Other than (d) above, the structure described is a Mudharabah. Similarly the Finance Act 2005 also defined an Islamic finance arrangement based on Murabahah principle and termed the equivalent profit amount charged to customers as "Alternative Finance Return".

Prior to 2005, the government had already resolved the issue of double incidence of Stamp Duty on property financed using Islamic structures. Normally whenever property is purchased, the buyer has to pay a Stamp Duty. In case of Islamic finance where banks buy the property and then sell to the customer, there were two Stamp Duties payable, first by the bank and then by the customer. In 2003, the government had amended the Stamp Duty rules to charge only one Stamp Duty on such finance arrangements.

These rules were further refined in the Finance Act 2005. Since 2005, UK government has continued to add to the tax legislation for Islamic products. Islamic mortgages using Diminishing Musharakah arrangements, Islamic agency accounts and recently in the Finance Bill 2006, Islamic bonds (Sukuks) have been covered.

The other issue relating to tax was VAT. This has been more difficult to resolve since VAT is a European wide legislation and requires any major change at the European level. Despite this, the UK government has issued guidelines on the application of VAT to Islamic products. These guidelines have ensured that Islamic products are treated in the same way as conventional products.

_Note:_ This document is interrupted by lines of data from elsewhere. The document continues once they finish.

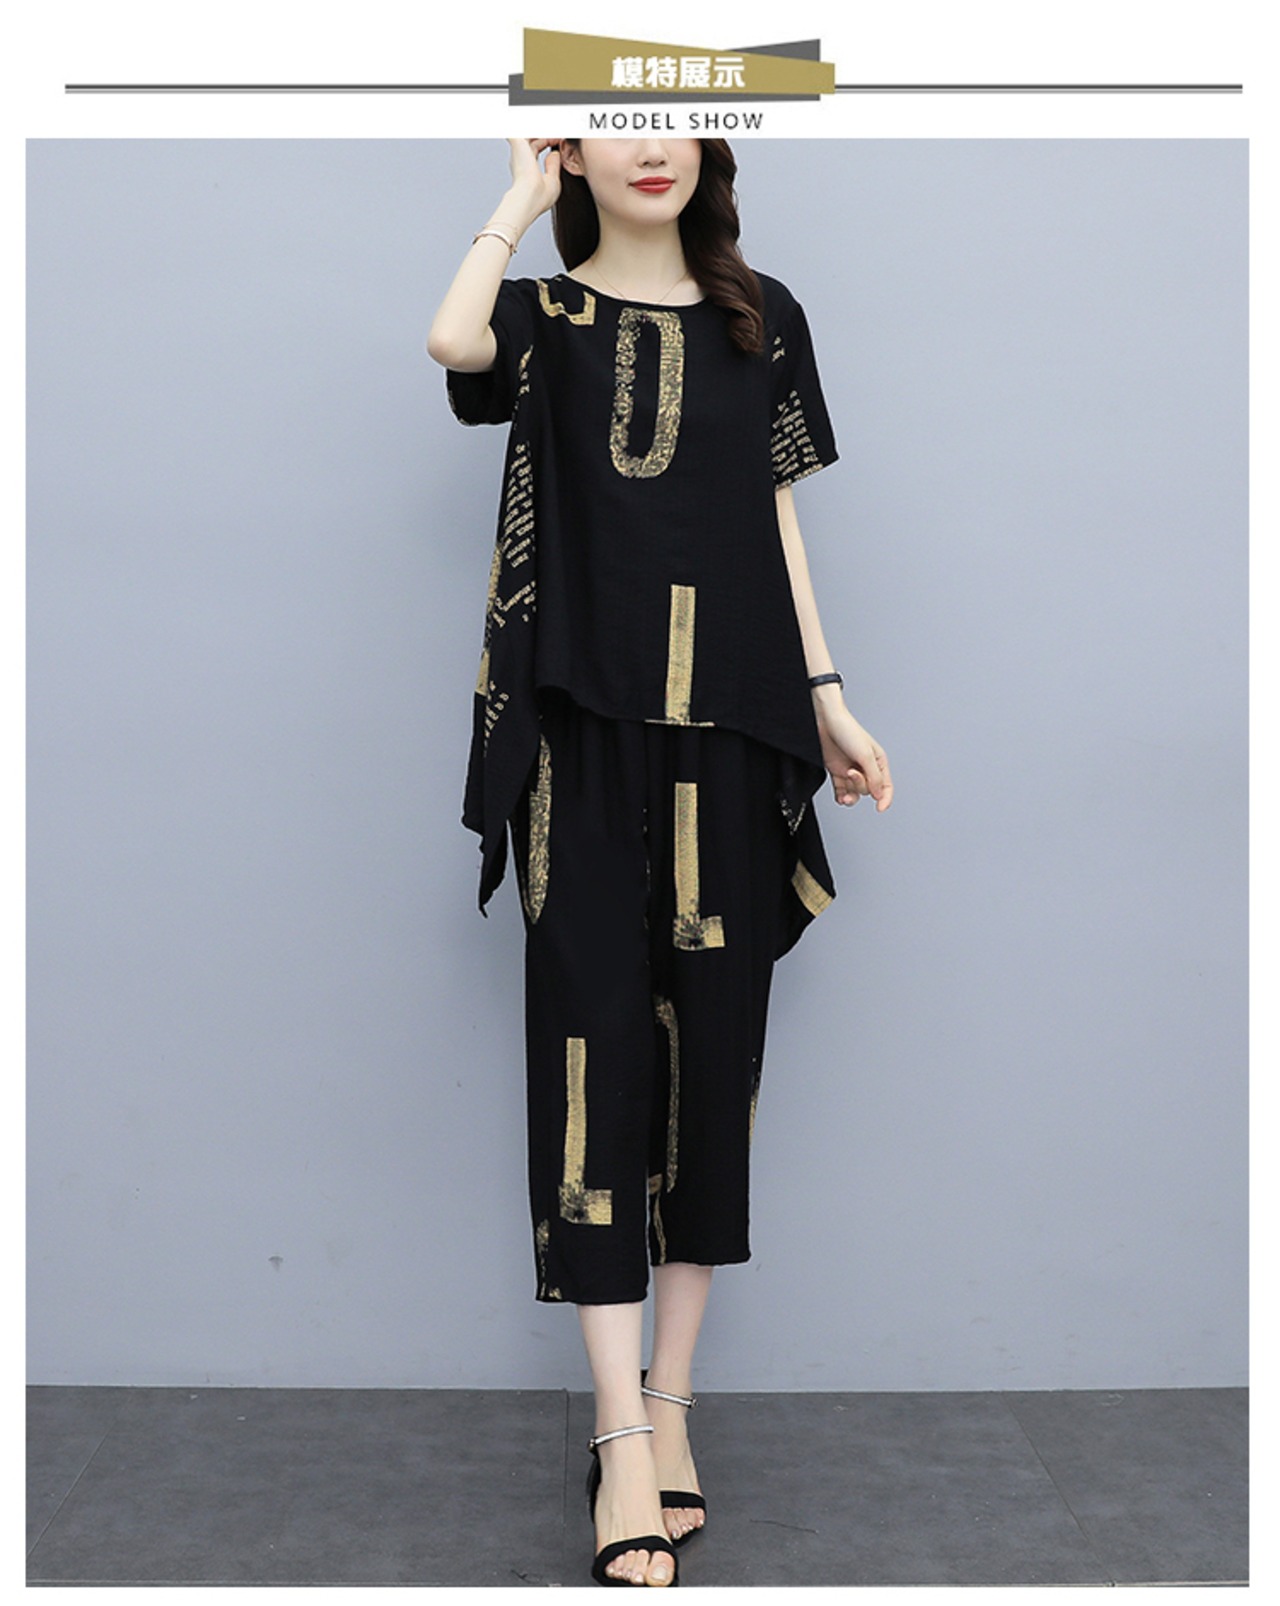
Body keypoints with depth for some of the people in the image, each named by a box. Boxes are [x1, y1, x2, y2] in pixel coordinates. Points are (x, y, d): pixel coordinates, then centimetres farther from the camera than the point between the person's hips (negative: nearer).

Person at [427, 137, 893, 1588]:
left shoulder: (762, 318, 15)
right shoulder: (544, 314, 8)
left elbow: (778, 518, 14)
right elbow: (452, 341, -16)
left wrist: (825, 693, 7)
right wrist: (524, 196, -1)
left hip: (727, 731, 2)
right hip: (581, 730, -2)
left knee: (712, 1044, 3)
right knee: (595, 1041, -7)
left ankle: (668, 1406, 14)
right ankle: (624, 1436, -4)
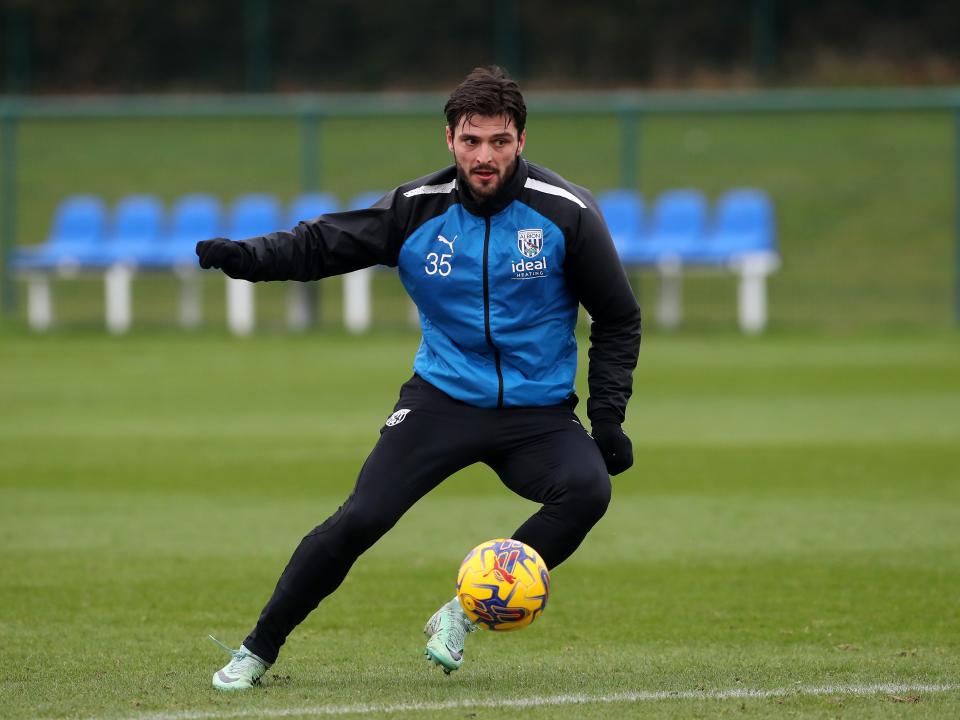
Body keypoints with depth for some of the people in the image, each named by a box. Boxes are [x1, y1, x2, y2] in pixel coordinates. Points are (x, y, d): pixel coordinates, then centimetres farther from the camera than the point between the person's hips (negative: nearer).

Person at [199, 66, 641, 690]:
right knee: (359, 520, -16)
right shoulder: (418, 209, -6)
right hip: (441, 400, 0)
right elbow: (322, 243, -1)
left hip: (539, 414, 0)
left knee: (588, 490, -29)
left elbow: (618, 320, 2)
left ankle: (462, 615, -13)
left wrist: (608, 416, -5)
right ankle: (259, 650, 2)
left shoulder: (565, 212, -8)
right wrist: (245, 256, -21)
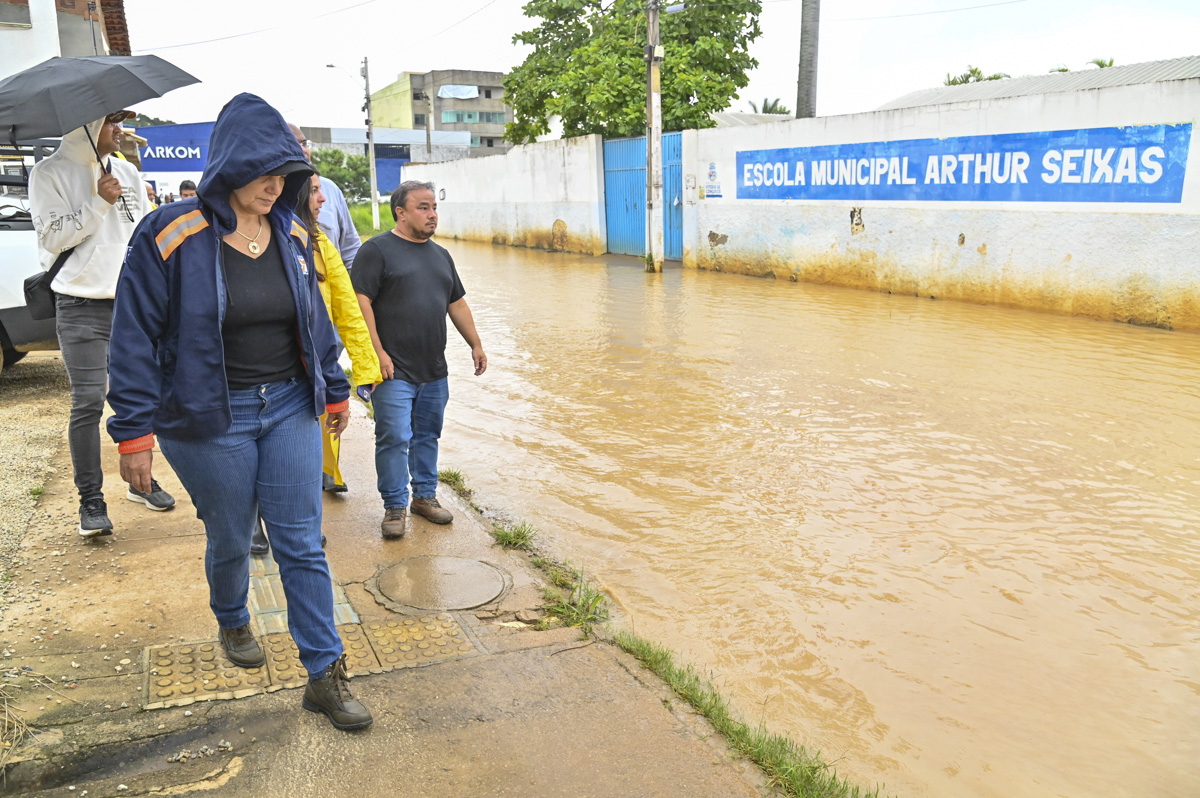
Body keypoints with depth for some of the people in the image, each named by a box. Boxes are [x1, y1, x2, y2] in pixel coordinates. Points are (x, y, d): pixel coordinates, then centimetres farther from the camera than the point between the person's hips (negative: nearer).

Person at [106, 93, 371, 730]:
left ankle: (325, 675, 13)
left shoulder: (291, 235, 2)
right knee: (230, 541, 14)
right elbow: (135, 338, -10)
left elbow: (315, 320, 13)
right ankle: (232, 623, 47)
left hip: (289, 409, 3)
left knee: (302, 544, 4)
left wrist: (334, 390, 16)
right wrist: (134, 430, -11)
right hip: (211, 420, -3)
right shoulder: (170, 236, -12)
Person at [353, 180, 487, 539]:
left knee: (428, 435, 13)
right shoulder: (377, 249, -5)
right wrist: (377, 352, -17)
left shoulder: (440, 255, 17)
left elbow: (457, 303, 23)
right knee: (394, 438, -5)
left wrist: (475, 344, 18)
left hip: (434, 370, 6)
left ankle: (425, 495, 26)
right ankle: (395, 505, 8)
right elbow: (361, 302, -11)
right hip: (394, 371, -6)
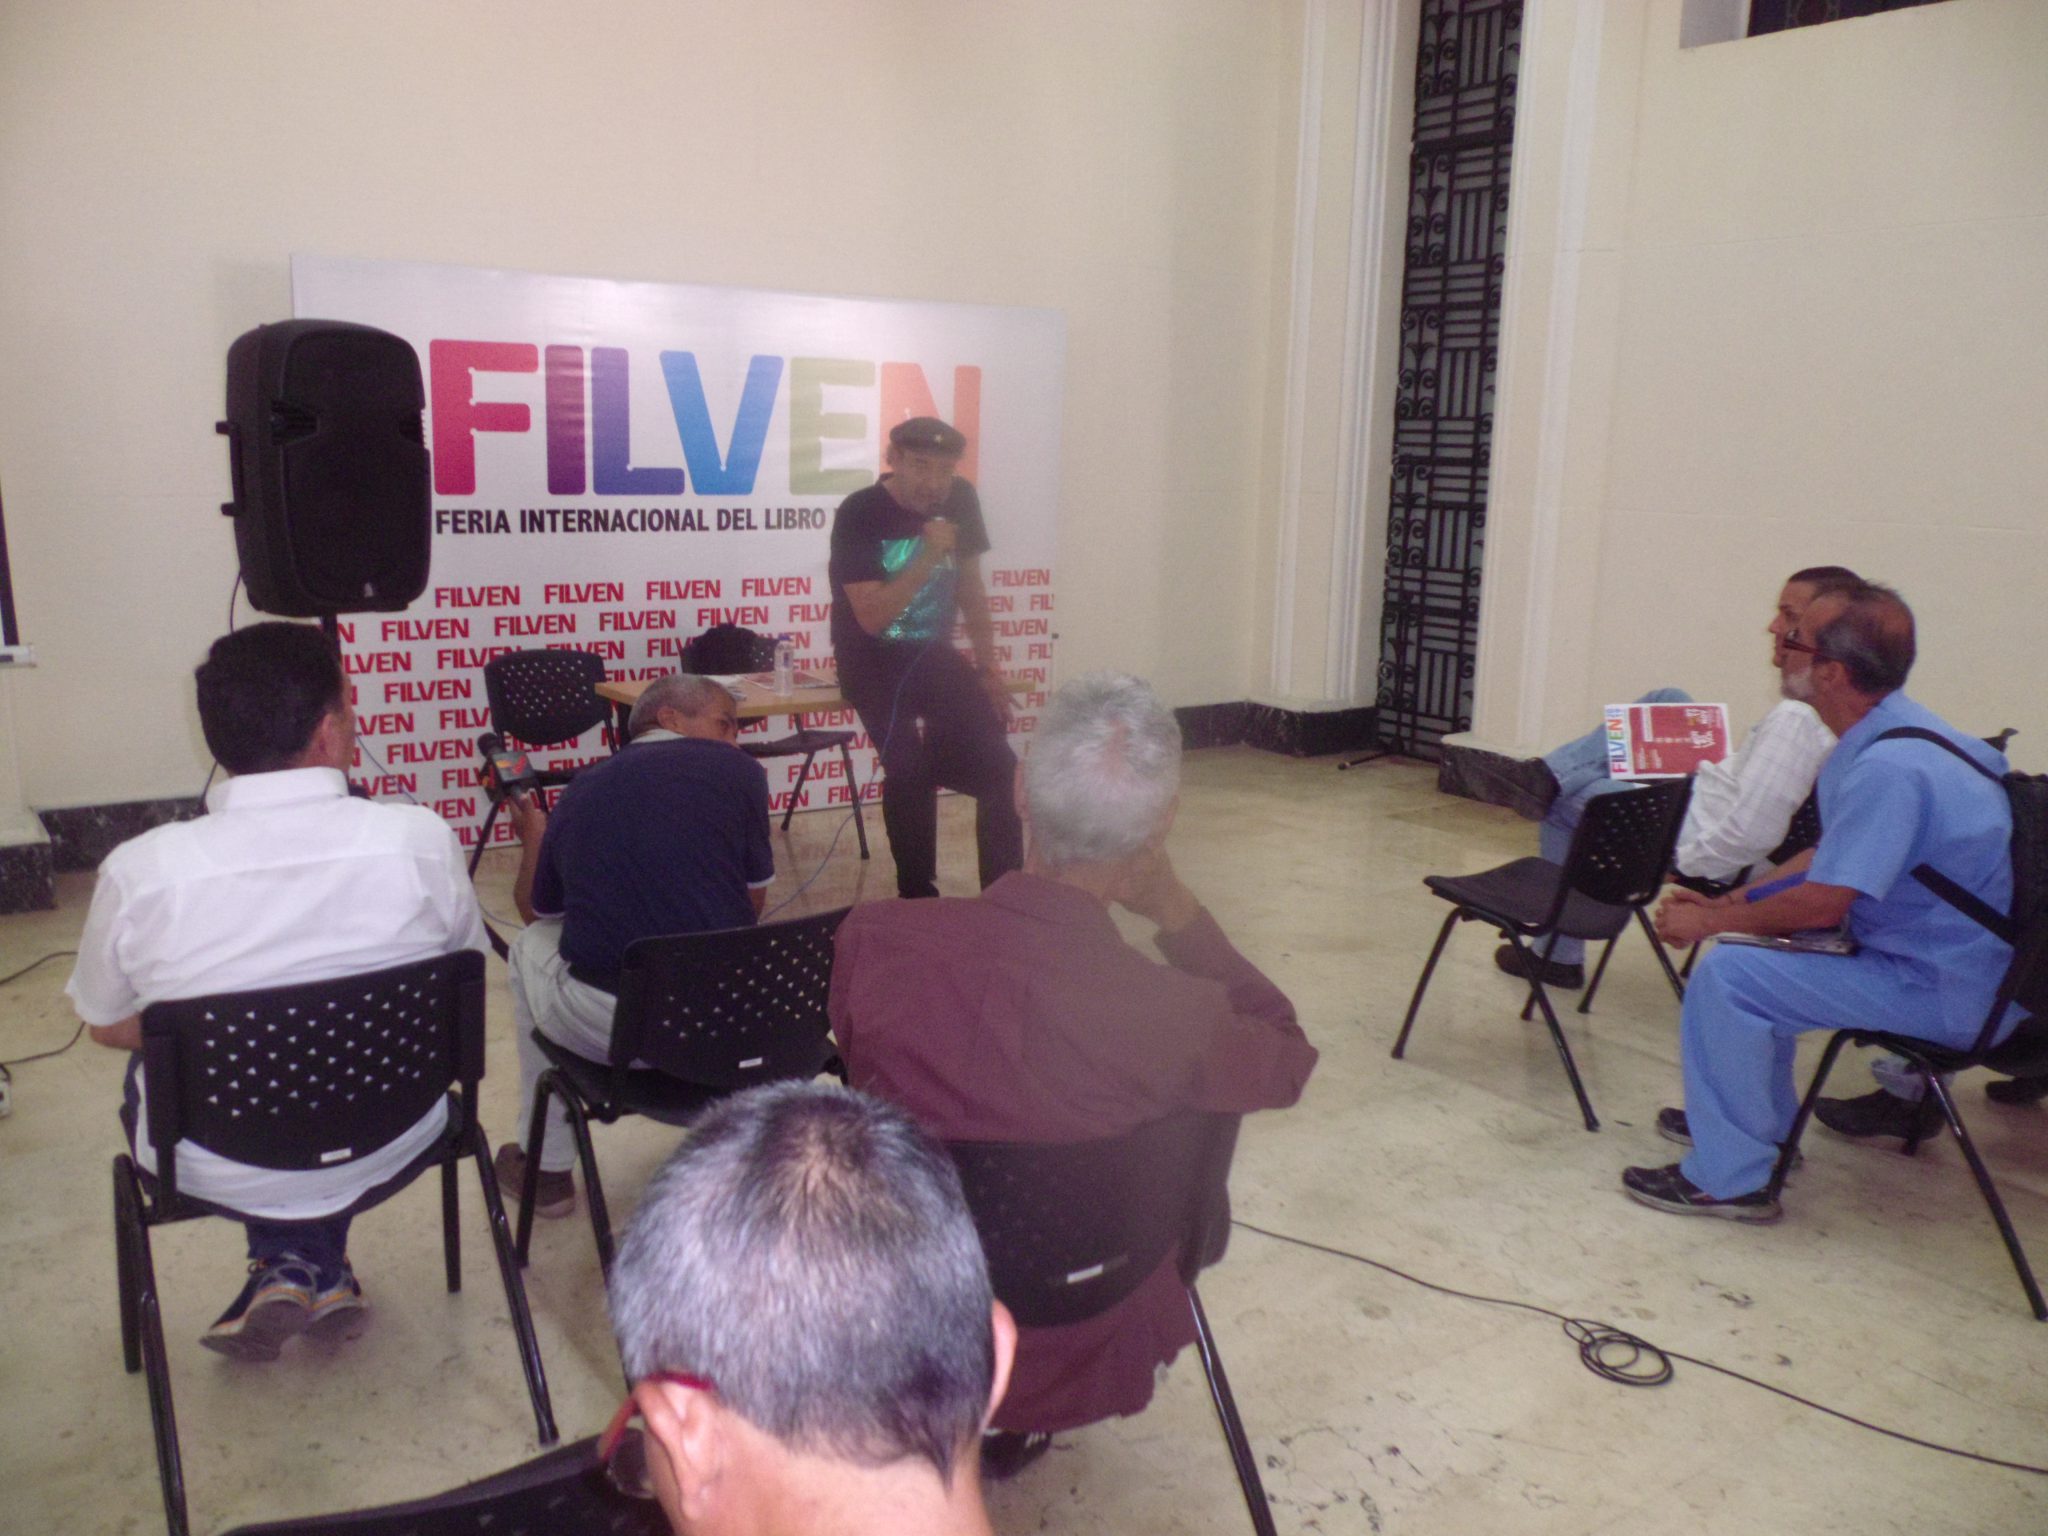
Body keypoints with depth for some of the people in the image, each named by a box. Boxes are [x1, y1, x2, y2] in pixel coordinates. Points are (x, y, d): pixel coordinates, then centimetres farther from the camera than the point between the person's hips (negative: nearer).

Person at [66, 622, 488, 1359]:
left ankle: (285, 1262, 22)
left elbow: (108, 1026, -1)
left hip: (215, 1175, 0)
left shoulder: (139, 871, -20)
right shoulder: (420, 840, -21)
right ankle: (322, 1268, 28)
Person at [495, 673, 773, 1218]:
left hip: (606, 1030, 1)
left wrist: (532, 838, 42)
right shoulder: (736, 770, 2)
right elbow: (754, 903, 9)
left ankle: (547, 1167, 36)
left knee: (531, 947, 31)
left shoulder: (580, 790, 10)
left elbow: (536, 911, 24)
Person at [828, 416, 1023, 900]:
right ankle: (918, 897, -8)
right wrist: (928, 558, -30)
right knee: (910, 768, -25)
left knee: (998, 765, -9)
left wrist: (988, 666, 6)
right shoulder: (860, 514, -16)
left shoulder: (960, 500, 0)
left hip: (935, 656, 5)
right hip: (874, 661, -5)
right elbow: (872, 617, -22)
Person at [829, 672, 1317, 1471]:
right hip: (1072, 1359, -2)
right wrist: (1177, 912, -14)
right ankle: (1016, 1425, 37)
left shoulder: (871, 939, -27)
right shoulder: (1179, 1018, -33)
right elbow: (1289, 1059, -8)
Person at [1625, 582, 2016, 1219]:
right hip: (1937, 958, 11)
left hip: (1939, 992, -11)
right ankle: (1761, 1124, 33)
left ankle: (1729, 1179, -7)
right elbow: (1829, 858, 15)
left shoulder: (1888, 768, -28)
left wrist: (1709, 921, -11)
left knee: (1727, 974, -18)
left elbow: (1822, 903, -26)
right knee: (1755, 946, 22)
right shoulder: (1893, 734, 6)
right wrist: (1725, 901, 8)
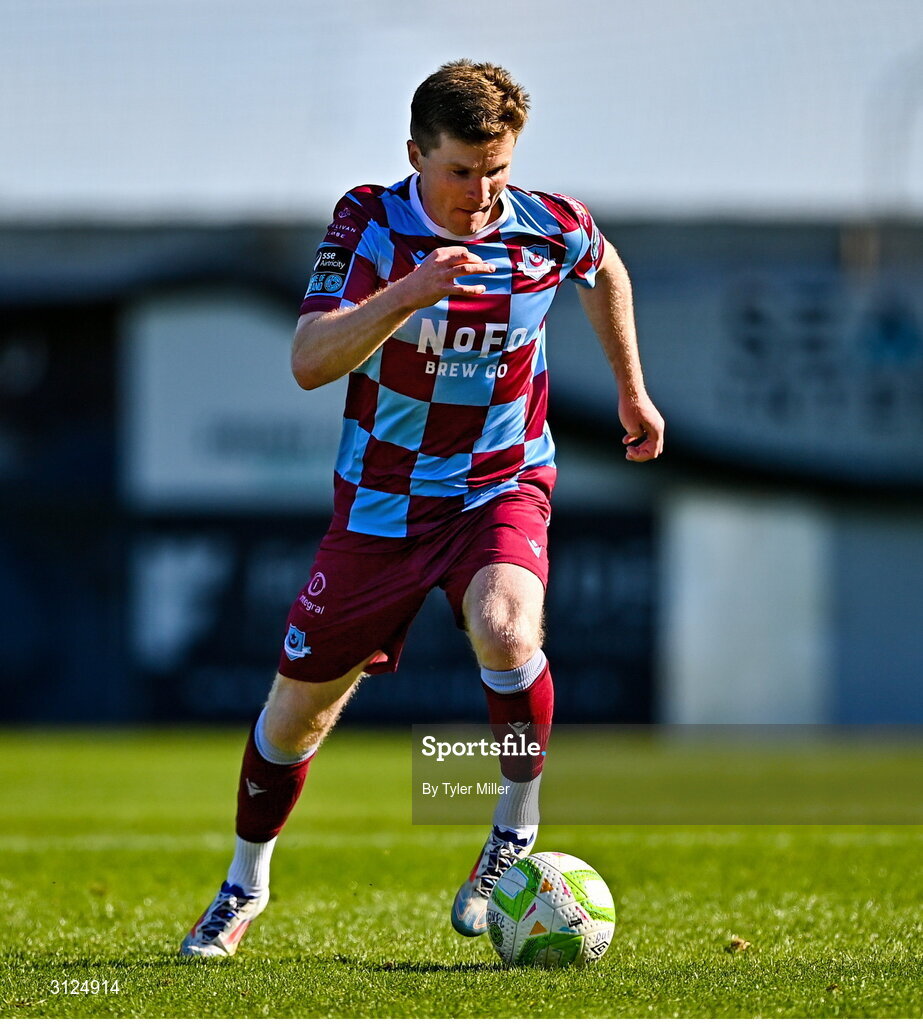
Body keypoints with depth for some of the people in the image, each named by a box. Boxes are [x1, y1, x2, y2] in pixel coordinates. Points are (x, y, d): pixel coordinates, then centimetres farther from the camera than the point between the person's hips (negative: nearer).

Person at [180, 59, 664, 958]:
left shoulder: (553, 228, -11)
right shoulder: (369, 223, -15)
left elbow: (606, 274, 16)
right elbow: (309, 361, -27)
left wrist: (631, 392, 22)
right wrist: (409, 291, -40)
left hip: (500, 488, -1)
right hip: (380, 501, 1)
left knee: (505, 630, -33)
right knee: (299, 700, 8)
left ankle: (517, 832, -12)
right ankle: (245, 884, 32)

It is important to emphasize that the significant development outlined above in respect of taxation of Islamic products could not have been achieved had there not been commitment from Chancellor and his Treasury ministers. Importance has continued to be given to the success of Islamic finance in the UK and concerns that hinder a level playing field for the Islamic finance market are being carefully reviewed and resolved. The lead taken by UK authorities to tax Islamic products is now being considered by other authorities as possible solution to help the Islamic markets to flourish.